▽
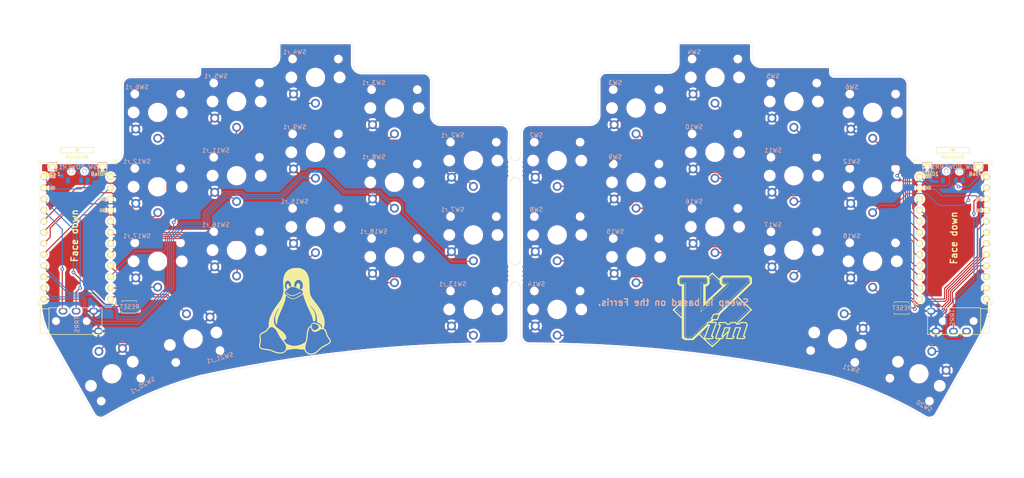
<source format=kicad_pcb>
(kicad_pcb (version 20211014) (generator pcbnew)

  (general
    (thickness 1.6)
  )

  (paper "A4")
  (layers
    (0 "F.Cu" signal)
    (31 "B.Cu" signal)
    (32 "B.Adhes" user "B.Adhesive")
    (33 "F.Adhes" user "F.Adhesive")
    (34 "B.Paste" user)
    (35 "F.Paste" user)
    (36 "B.SilkS" user "B.Silkscreen")
    (37 "F.SilkS" user "F.Silkscreen")
    (38 "B.Mask" user)
    (39 "F.Mask" user)
    (40 "Dwgs.User" user "User.Drawings")
    (41 "Cmts.User" user "User.Comments")
    (42 "Eco1.User" user "User.Eco1")
    (43 "Eco2.User" user "User.Eco2")
    (44 "Edge.Cuts" user)
    (45 "Margin" user)
    (46 "B.CrtYd" user "B.Courtyard")
    (47 "F.CrtYd" user "F.Courtyard")
    (48 "B.Fab" user)
    (49 "F.Fab" user)
  )

  (setup
    (pad_to_mask_clearance 0)
    (pcbplotparams
      (layerselection 0x00010fc_ffffffff)
      (disableapertmacros false)
      (usegerberextensions false)
      (usegerberattributes true)
      (usegerberadvancedattributes true)
      (creategerberjobfile true)
      (svguseinch false)
      (svgprecision 6)
      (excludeedgelayer true)
      (plotframeref false)
      (viasonmask false)
      (mode 1)
      (useauxorigin false)
      (hpglpennumber 1)
      (hpglpenspeed 20)
      (hpglpendiameter 15.000000)
      (dxfpolygonmode true)
      (dxfimperialunits true)
      (dxfusepcbnewfont true)
      (psnegative false)
      (psa4output false)
      (plotreference true)
      (plotvalue true)
      (plotinvisibletext false)
      (sketchpadsonfab false)
      (subtractmaskfromsilk false)
      (outputformat 1)
      (mirror false)
      (drillshape 0)
      (scaleselection 1)
      (outputdirectory "gerber/")
    )
  )

  (net 0 "")
  (net 1 "BT+")
  (net 2 "gnd")
  (net 3 "vcc")
  (net 4 "Switch18")
  (net 5 "reset")
  (net 6 "Switch1")
  (net 7 "Switch2")
  (net 8 "Switch3")
  (net 9 "Switch4")
  (net 10 "Switch5")
  (net 11 "Switch6")
  (net 12 "Switch7")
  (net 13 "Switch8")
  (net 14 "Switch9")
  (net 15 "Switch10")
  (net 16 "Switch11")
  (net 17 "Switch12")
  (net 18 "Switch13")
  (net 19 "Switch14")
  (net 20 "Switch15")
  (net 21 "Switch16")
  (net 22 "Switch17")
  (net 23 "Net-(SW_POWER1-Pad1)")
  (net 24 "raw")
  (net 25 "BT+_r")
  (net 26 "Switch18_r")
  (net 27 "reset_r")
  (net 28 "Switch9_r")
  (net 29 "Switch10_r")
  (net 30 "Switch11_r")
  (net 31 "Switch12_r")
  (net 32 "Switch13_r")
  (net 33 "Switch14_r")
  (net 34 "Switch15_r")
  (net 35 "Switch16_r")
  (net 36 "Switch17_r")
  (net 37 "Switch1_r")
  (net 38 "Switch2_r")
  (net 39 "Switch3_r")
  (net 40 "Switch4_r")
  (net 41 "Switch5_r")
  (net 42 "Switch6_r")
  (net 43 "Switch7_r")
  (net 44 "Switch8_r")
  (net 45 "Net-(SW_POWERR1-Pad1)")

  (footprint "kbd:ProMicro_v3_min" (layer "F.Cu") (at 230.178 67.564))

  (footprint "Kailh:TRRS-PJ-320A" (layer "F.Cu") (at 236.474 86.052 -90))

  (footprint "Kailh:SW_PG1350_nonrev_DPB" (layer "F.Cu") (at 175.856 64.516))

  (footprint "Kailh:SW_PG1350_nonrev_DPB" (layer "F.Cu") (at 222.386 98.082 150))

  (footprint "Kailh:SW_PG1350_nonrev_DPB" (layer "F.Cu") (at 157.856 71.374))

  (footprint "Kailh:SW_PG1350_nonrev_DPB" (layer "F.Cu") (at 203.826 90.082 165))

  (footprint "Kailh:SW_PG1350_nonrev_DPB" (layer "F.Cu") (at 193.856 69.85))

  (footprint "Kailh:SW_PG1350_nonrev_DPB" (layer "F.Cu") (at 211.836 72.39))

  (footprint "Kailh:SW_PG1350_nonrev_DPB" (layer "F.Cu") (at 175.856 30.382))

  (footprint "Kailh:SW_PG1350_nonrev_DPB" (layer "F.Cu") (at 157.856 37.382))

  (footprint "Kailh:SW_PG1350_nonrev_DPB" (layer "F.Cu") (at 157.856 54.356))

  (footprint "Kailh:SW_PG1350_nonrev_DPB" (layer "F.Cu") (at 139.856 83.382))

  (footprint "Kailh:SW_PG1350_nonrev_DPB" (layer "F.Cu") (at 211.836 55.372))

  (footprint "Kailh:SW_PG1350_nonrev_DPB" (layer "F.Cu") (at 193.856 52.832))

  (footprint "Kailh:SW_PG1350_nonrev_DPB" (layer "F.Cu") (at 139.856 66.382))

  (footprint "Kailh:SW_PG1350_nonrev_DPB" (layer "F.Cu") (at 211.856 38.382))

  (footprint "Kailh:SW_PG1350_nonrev_DPB" (layer "F.Cu") (at 193.856 35.882))

  (footprint "Kailh:SW_PG1350_nonrev_DPB" (layer "F.Cu") (at 139.856 49.382))

  (footprint "Duckyb-Parts:mouse-bite-5mm-slot-with-space-for-track" (layer "F.Cu") (at 130.302 51.308))

  (footprint "Duckyb-Parts:mouse-bite-5mm-slot-with-space-for-track" (layer "F.Cu") (at 130.302 75.184))

  (footprint "kbd:SW_SPST_B3U-1000P" (layer "F.Cu") (at 218.44 83.058))

  (footprint "Kailh:SW_PG1350_nonrev_DPB" (layer "F.Cu") (at 175.856 47.498))

  (footprint "kbd:1pin_conn" (layer "F.Cu") (at 235.966 50.8))

  (footprint "kbd:1pin_conn" (layer "F.Cu") (at 224.282 50.8))

  (footprint "kbd:ProMicro_v3_min" (layer "F.Cu") (at 30.326 67.564))

  (footprint "Kailh:TRRS-PJ-320A" (layer "F.Cu") (at 23.876 86.052 90))

  (footprint "Kailh:SW_PG1350_nonrev_DPB" (layer "F.Cu") (at 48.686 72.39))

  (footprint "Kailh:SW_PG1350_nonrev_DPB" (layer "F.Cu") (at 66.7 52.832))

  (footprint "Kailh:SW_PG1350_nonrev_DPB" (layer "F.Cu") (at 84.688 64.516))

  (footprint "Kailh:SW_PG1350_nonrev_DPB" (layer "F.Cu") (at 102.714 71.374))

  (footprint "Kailh:SW_PG1350_nonrev_DPB" (layer "F.Cu") (at 48.686 38.382))

  (footprint "Kailh:SW_PG1350_nonrev_DPB" (layer "F.Cu") (at 66.7 35.882))

  (footprint "Kailh:SW_PG1350_nonrev_DPB" (layer "F.Cu") (at 120.732 49.382))

  (footprint "Kailh:SW_PG1350_nonrev_DPB" (layer "F.Cu") (at 66.7 69.85))

  (footprint "Kailh:SW_PG1350_nonrev_DPB" (layer "F.Cu") (at 84.688 30.382))

  (footprint "Kailh:SW_PG1350_nonrev_DPB" (layer "F.Cu") (at 120.732 83.382))

  (footprint "Kailh:SW_PG1350_nonrev_DPB" (layer "F.Cu")
    (tedit 608ABF72) (tstamp 00000000-0000-0000-0000-000061983731)
    (at 48.686 55.372)
    (descr "Kailh \"Choc\" PG1350 keyswitch, able to be mounted on front or back of PCB")
    (tags "kailh,choc")
    (path "/00000000-0000-0000-0000-0000608b2027")
    (attr through_hole)
    (fp_text reference "SW12_r1" (at 4.98 -5.69 180) (layer "Dwgs.User") hide
      (effects (font (size 1 1) (thickness 0.15)))
      (tstamp ab8b0540-9c9f-4195-88f5-7bed0b0a8ed6)
    )
    (fp_text value "SW_Push" (at -0.07 8.17 180) (layer "Dwgs.User") hide
      (effects (font (size 1 1) (thickness 0.15)))
      (tstamp e79c8e11-ed47-4701-ae80-a54cdb6682a5)
    )
    (fp_text user "${REFERENCE}" (at -4.76 -5.8) (layer "B.SilkS")
      (effects (font (size 1 1) (thickness 0.15)) (justify mirror))
      (tstamp c07eebcc-30d2-439d-8030-faea6ade4486)
    )
    (fp_text user "${VALUE}" (at 0 8.255) (layer "B.Fab")
      (effects (font (size 1 1) (thickness 0.15)) (justify mirror))
      (tstamp 92848721-49b5-4e4c-b042-6fd51e1d562f)
    )
    (fp_text user "${REFERENCE}" (at 0 0 180) (layer "F.Fab")
      (effects (font (size 1 1) (thickness 0.15)))
      (tstamp 3d552623-2969-4b15-8623-368144f225e9)
    )
    (fp_line (start 9 8.1) (end 9.000321 -8.135989) (layer "Eco1.User") (width 0.12) (tstamp 18f1018d-5857-4c32-a072-f3de80352f74))
    (fp_line (start -9.000406 8.135669) (end -8.994011 -8.099594) (layer "Eco1.User") (width 0.12) (tstamp 8bd46048-cab7-4adf-af9a-bc2710c1894c))
    (fp_line (start -8.63 -8.5) (end 8.599915 -8.5) (layer "Eco1.User") (width 0.12) (tstamp 992a2b00-5e28-4edd-88b5-994891512d8d))
    (fp_line (start -8.6 8.49968) (end 8.635989 8.500406) (layer "Eco1.User") (width 0.12) (tstamp db1ed10a-ef86-43bf-93dc-9be76327f6d2))
    (fp_arc (start -8.6 8.49968) (mid -8.879058 8.404414) (end -9.000406 8.135669) (layer "Eco1.User") (width 0.12) (tstamp 8aeae536-fd36-430e-be47-1a856eced2fc))
    (fp_arc (start 9 8.1) (mid 8.904734 8.379058) (end 8.635989 8.500406) (layer "Eco1.User") (width 0.12) (tstamp bc3b3f93-69e0-44a5-b919-319b81d13095))
    (fp_arc (start 8.599915 -8.5) (mid 8.878973 -8.404734) (end 9.000321 -8.135989) (layer "Eco1.User") (width 0.12) (tstamp e65bab67-68b7-4b22-a939-6f2c05164d2a))
    (fp_arc (start -8.994011 -8.099594) (mid -8.898745 -8.378652) (end -8.63 -8.5) (layer "Eco1.User") (width 0.12) (tstamp eb473bfd-fc2d-4cf0-8714-6b7dd95b0a03))
    (fp_line (start 6.9 -6.9) (end 6.9 6.9) (layer "Eco2.User") (width 0.15) (tstamp 99e6b8eb-b08e-4d42-84dd-8b7f6765b7b7))
    (fp_line (st
... [2650057 chars truncated]
</source>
△
▶ Task item
Filter the entries above down to the lines that contain "SilkS".

▶ Reply
    (36 "B.SilkS" user "B.Silkscreen")
    (37 "F.SilkS" user "F.Silkscreen")
    (fp_text user "${REFERENCE}" (at -4.76 -5.8) (layer "B.SilkS")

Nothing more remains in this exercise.